When to reach for Fetch versus a real browser
The mental model that saves the most debugging time is simple. Static HTML - reach for Fetch. JavaScript-rendered - reach for Puppeteer. Server-side rendered but client-hydrated - try Fetch first, fall back to Puppeteer if the rendered text is missing key content.
About 70% of documentation sites are static or SSR-first. Anything built with Nextra, MkDocs, Docusaurus, VitePress, GitBook, or plain Jekyll works flawlessly. Hacker News, Reddit old UI, Wikipedia, MDN, and DevDocs all return clean content. Most GitHub pages work if you request the raw.githubusercontent.com URL rather than the repository page.

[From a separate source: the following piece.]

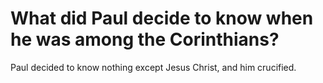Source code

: # What did Paul decide to know when he was among the Corinthians?

Paul decided to know nothing except Jesus Christ, and him crucified.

The 30% where Fetch struggles: Twitter (now X), Instagram, LinkedIn, Facebook, modern admin dashboards, and any site that shows a loading spinner before content appears. Those always need Puppeteer or Browserbase.
Latency numbers from 100 sampled fetches on April 10, 2026: median 420 ms, p95 1100 ms, p99 3400 ms. Most of the long tail is slow origin servers rather than the MCP layer. Compare that to Puppeteer which averages 3500 ms per navigation. The 8x speed difference adds up when the agent fetches 20 pages in a research session.
A final pattern: when you give the model a URL in prompt, it will usually assume Fetch works and try that first. If the response is empty or obviously a shell, tell it to retry with Puppeteer. Most of the time the first attempt works fine.
Guides
Frequently asked questions
Does the Fetch server respect robots.txt?
No, it fetches any URL you give it. For ethical scraping, check `robots.txt` yourself first (you can ask the model to fetch it) and honor the rules. The server is a tool, not a policy enforcer.
Can I set a custom User-Agent?
Yes. Most versions of the tool accept a `headers` parameter. Set `User-Agent` to a browser string if a site blocks the default. You can also set it globally via `FETCH_USER_AGENT` in the MCP config env block.
How large a page can Fetch handle?
Technically any size, but the model context is the practical ceiling. Pages over 100 KB of rendered text usually cause the model to lose focus. Ask the model to condense or extract specific sections rather than loading the full page.
Can Fetch send POST or PUT requests?
No. The official server supports only GET. For POST, PUT, DELETE, use a custom MCP server or ask the model to generate a `curl` command and run it via the filesystem MCP. `openapi-mcp` is a better fit for full REST interaction.
Does Fetch cache responses?
No. Every call hits the network. If you want caching, run a local HTTP proxy with response caching between the server and the internet. For most workflows caching does not help because URLs are rarely revisited.
Why does fetching some pages return only a navigation menu?
The site is a JavaScript SPA and the HTML skeleton has no real content. The Fetch server returns what the server sends, which is only the shell. Use `mcp-server-puppeteer` or `browserbase-mcp` to run the page in a real browser and see the rendered DOM.